No. Maybe. Why Yes, Yes You Can.
If you have one child, likely your parenting and discipline are constant. You say no and are done with it. When you add in child number two, though, especially within under three years, you are now busier, pulled in more than one direction. You cannot do it all. You relax the rules a bit. With one child you steadfastly say no. When you have two, you might still say no to the first, but the second is younger and less manageable while you fry chicken so, well, maybe. Maybe you can have marshmallows for dinner. By child number three, you’re squarely in first kid = no. Second kid = Maybe. Third = Why yes, yes you can. Anything beyond three kids and it’s a free-for-all: do what the hell you want, just spare me and most of the Fritos.
You try. You try to fight it and say these under five footers do NOT run this house. They are NOT in charge. And then you realize you are talking to the inside of the refrigerator because yes, they do own you and your mind because that cabbage cannot respond to you verbally. You are the feed me, drive me, play with me, feed me again, wipe my butt person. AKA: Mommy. And it’s ok. It’s ok to change your parenting methods as you go. There is nothing that says that what worked for your first will work for the second (or eighth). There is no written rule that says that ice cream can’t be for breakfast. It’s dairy. Like yogurt, only colder.
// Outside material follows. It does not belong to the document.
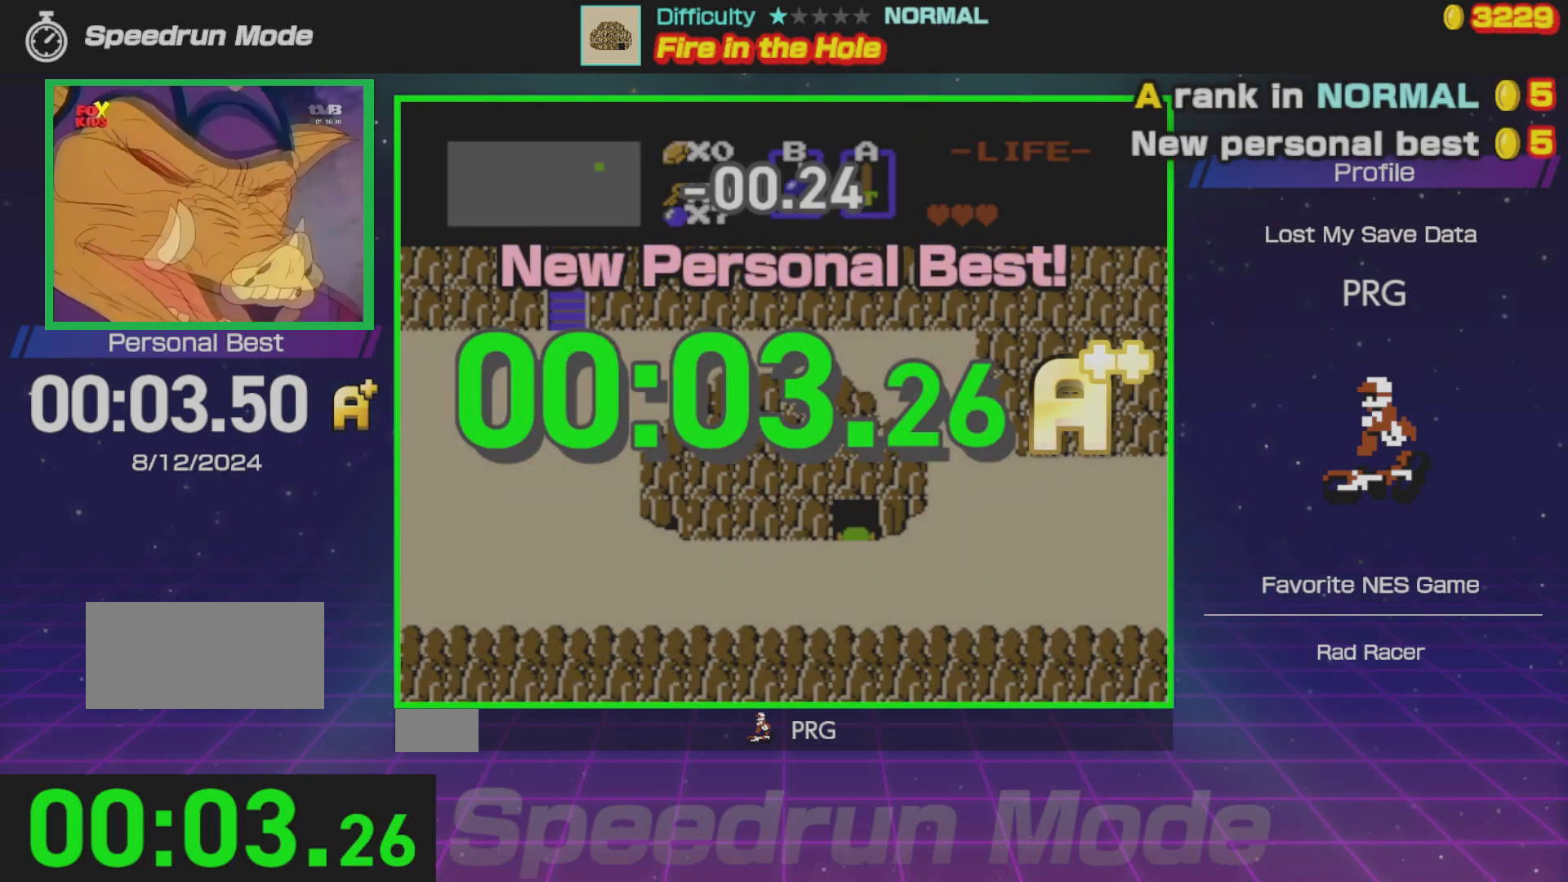
{"buttons": [], "events": [[333, "A", "down"], [483, "A", "up"]]}
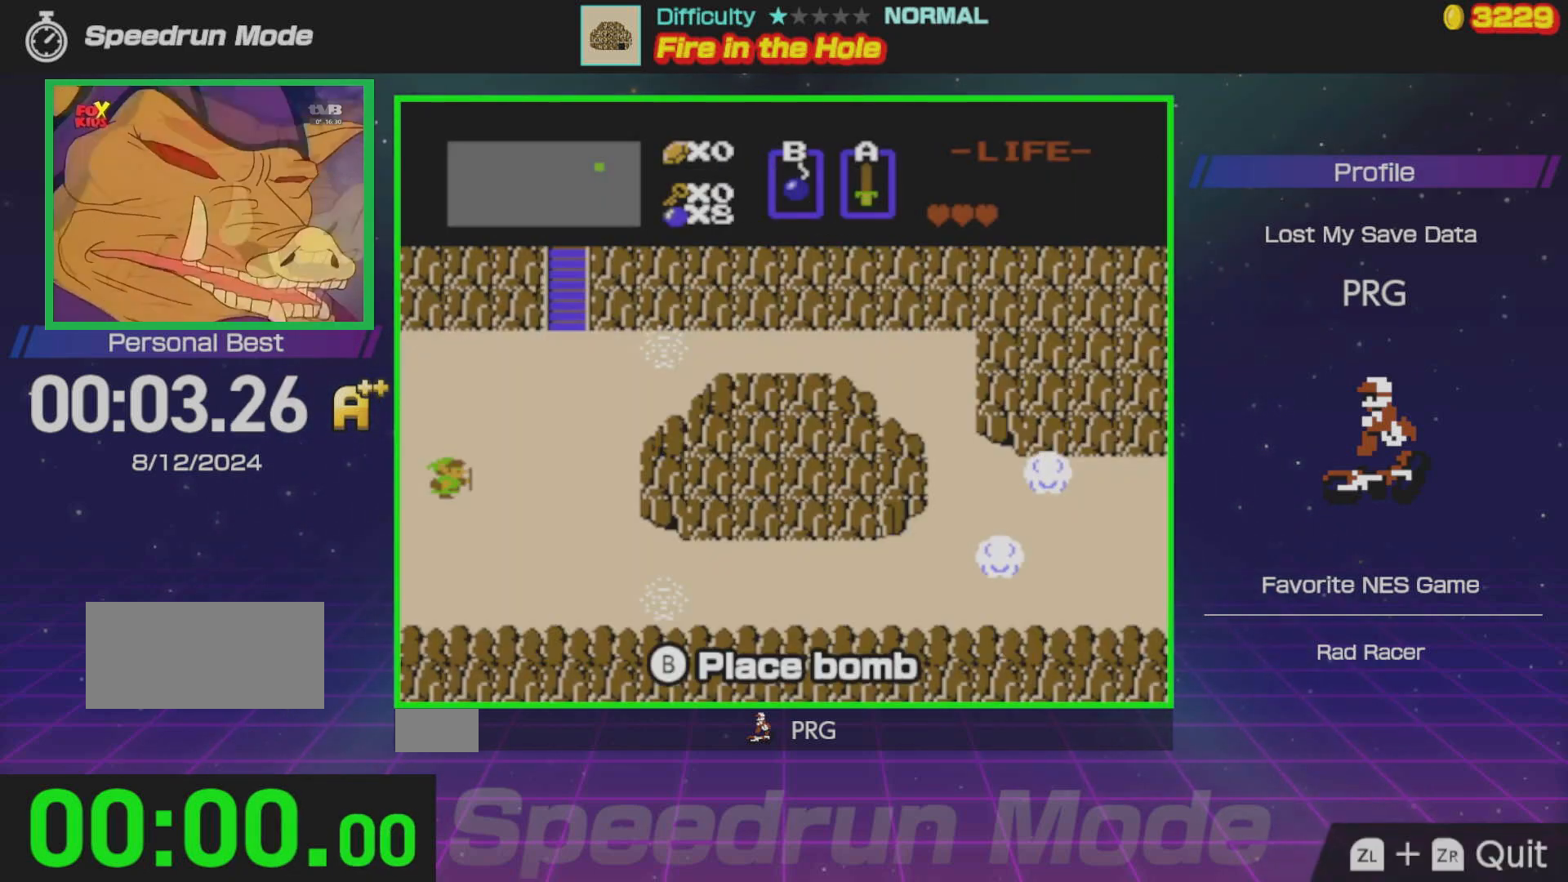
{"buttons": ["DPAD_DOWN"], "events": [[267, "DPAD_DOWN", "down"]]}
With our first daughter, who is now 11, we were so determined, so adamant at minimizing TV. She watched so infrequently she was nearly three before she knew who Elmo was. Her days were filled with puzzles and books and coloring. Our second daughter is now eight and by the time she was one, our first daughter was getting more TV but still not as much as she wanted. The second, though, was watching upwards of an hour a day. Because it kept her quiet. And me sane. And then there’s the boy. The boy is now two and unfortunately, I am unable to divulge how much TV he watches because you will surely call the people on us.
It is laziness. TV is easy. And it’s winter. In summer, he’d be outside rather than in front of the TV. And it is mass electronics — it started with my old iPhone to keep him quiet in the car (have you ever tried to make it the last two blocks home praying to the almighty YouTube gods to please, please, please let that video not make it from M to Z before we get there)? Then we let him have the girls’ DSIs because they played music. And then we turned to the computer for YouTube or a movie while I cooked. Showered. Pooped. Napped. Shut up.
Yes, I sat him at the computer or TV because too many times I found myself saying I need to cook dinner and he’s standing on my feet hanging onto my belt loops and if he tugs again my pants’ll come down and your mother is visiting and hasn’t yet seen my bare ass and I’m not sure she’s looking forward to it, so find the fucking remote.
Interestingly (surely not to them) the girls are not allowed to watch TV during the week. “It’ll warp your brains.” But the boy? The number three? The why, yes, yes you can? He pushes his chair over to the computer, turns it on, and hands you the movie of his choice. The oldest girl says quite perturbed, “It’s unfair that he gets to look at something every day and we can’t watch TV until Friday.” I am a parenting wizard, I tell you, and it took me mere minutes to decide to pretend I hadn’t heard her. I should come up with a response, though, for when she actually directs this truth to me.
And you know what? As much as I dislike how much TV he watches, I embrace the option to let it babysit him a bit while I get a load of clothes out of the dryer. We make lists about how we want things to go from the birth to nursing or not, from toddlerhood to TV to food to discipline. We have the best intentions but sometimes it just works out the way it does. I’ve stopped beating myself up over it and you should too. As long as you know you’re doing everything in your power to keep your kids safe, their homework is finished, their stomachs are full, you know their friends and their parents, they aren’t beating classmates with wooden blocks, smoking crack, or taking guns to school — the TV is unlikely to ruin them.
(Any more than you singing Hammer Time! and doing the typewriter dance in the school parking lot will.)